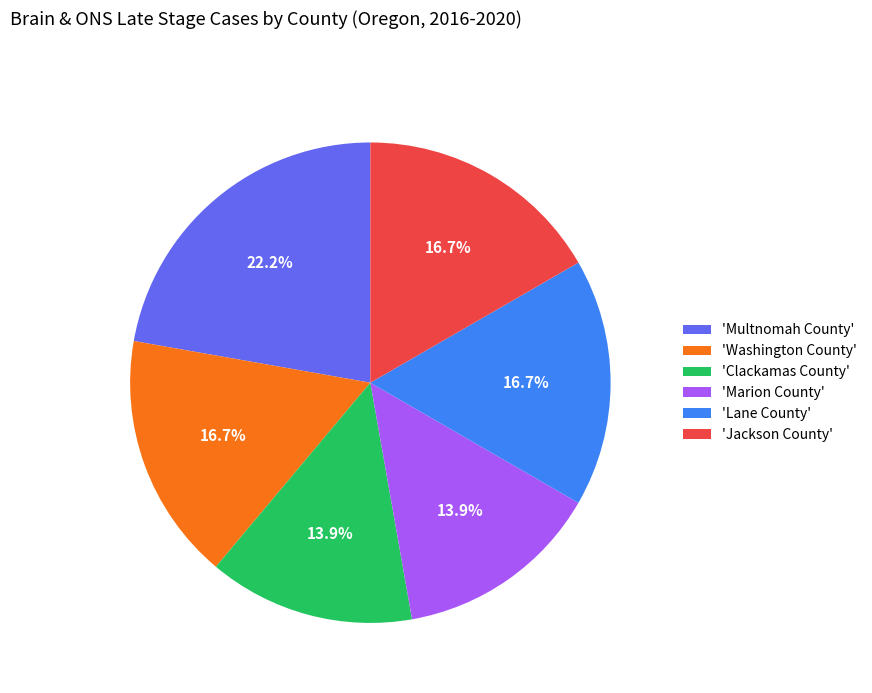

Approximately how many times larger is the value at 'Lane County' compared to 'Marion County'?

1.2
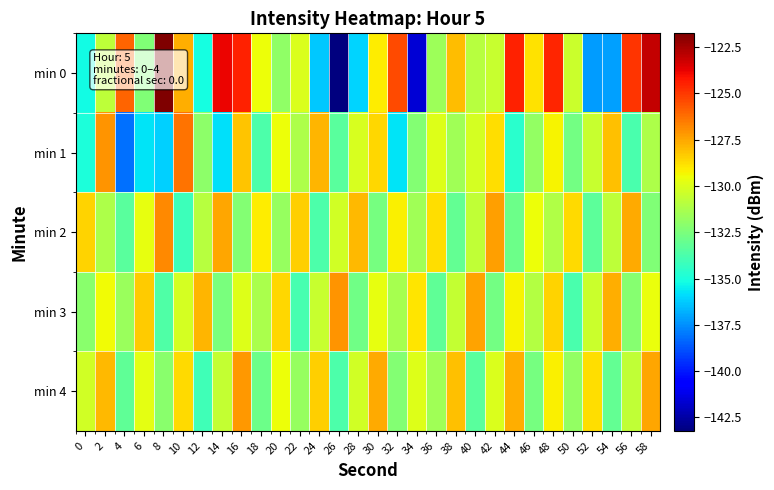

At which category does the chart reach its peak across all series?

8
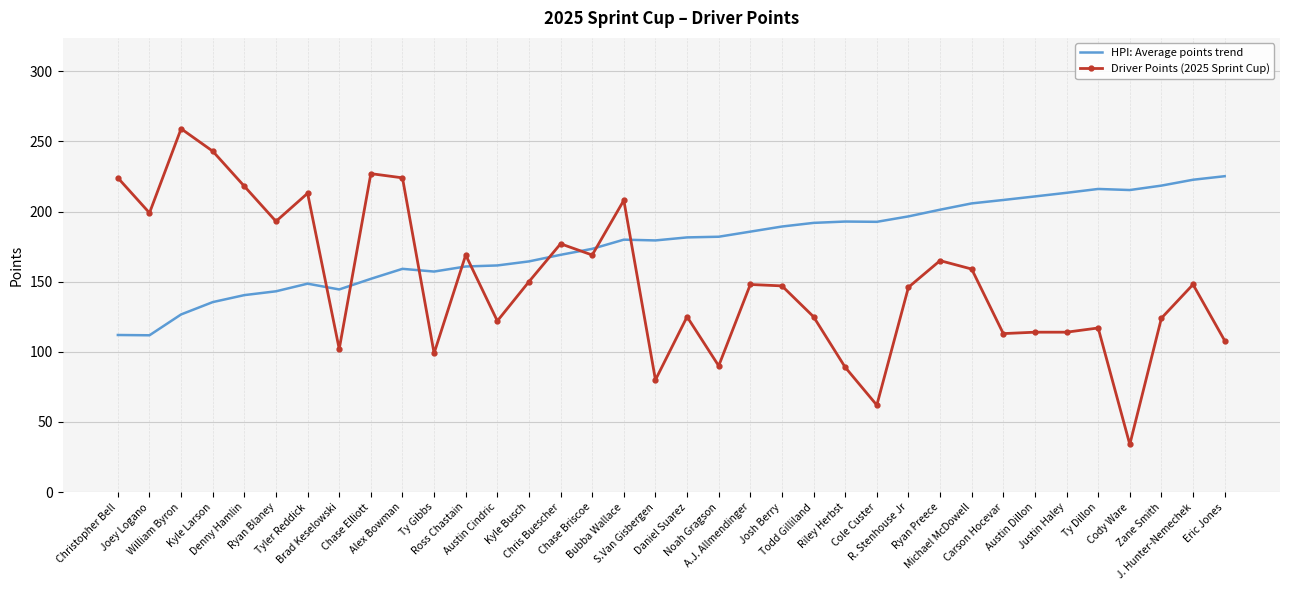

Where does the Driver Points (2025 Sprint Cup) series first go above 148?

Christopher Bell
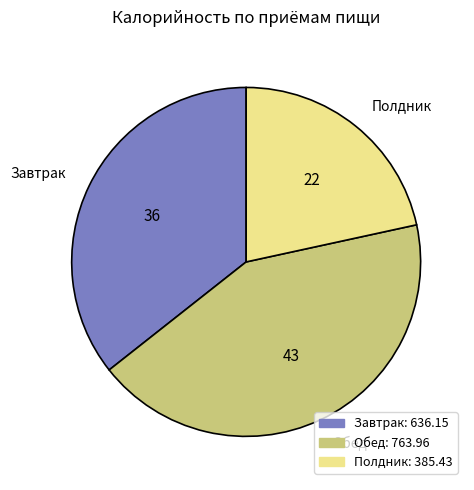

Is there a majority slice in this chart?

No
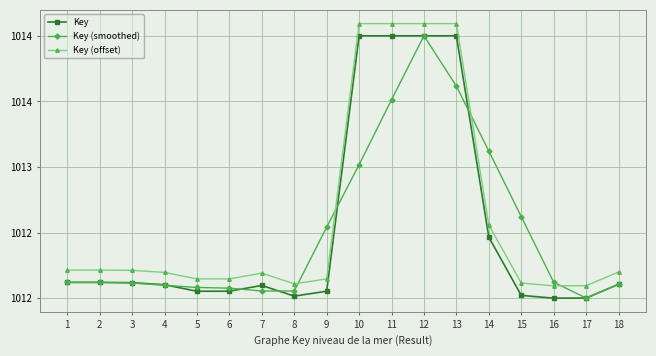

What are all the series names shown in the legend?

Key, Key (smoothed), Key (offset)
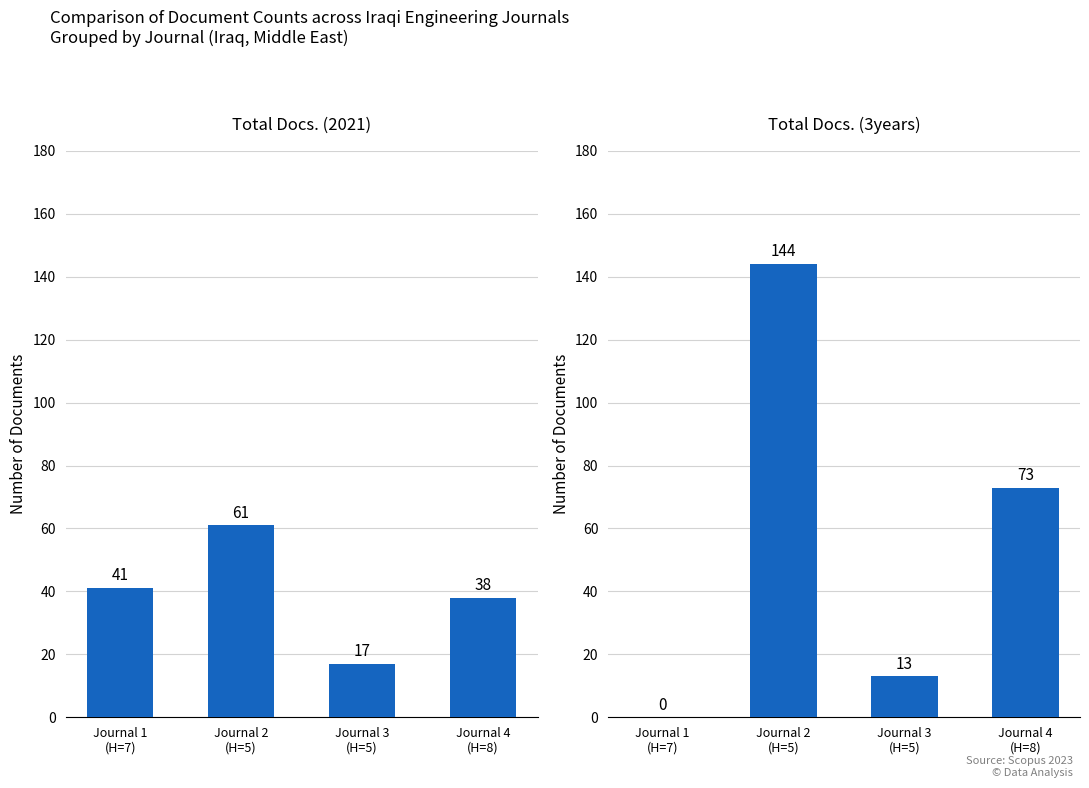

Which category has the highest value in the Total Docs. (2021) series?

Journal 2
(H=5)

- **What is required**: Write out the material above word for word, including every line of text, and leave the pictures out.

- **Problem solution**:
Approximately how many times larger is the value at 'Lane County' compared to 'Marion County'?

1.2

At which category does the chart reach its peak across all series?

8

Where does the Driver Points (2025 Sprint Cup) series first go above 148?

Christopher Bell

Is there a majority slice in this chart?

No

What are all the series names shown in the legend?

Key, Key (smoothed), Key (offset)

Which category has the highest value in the Total Docs. (2021) series?

Journal 2
(H=5)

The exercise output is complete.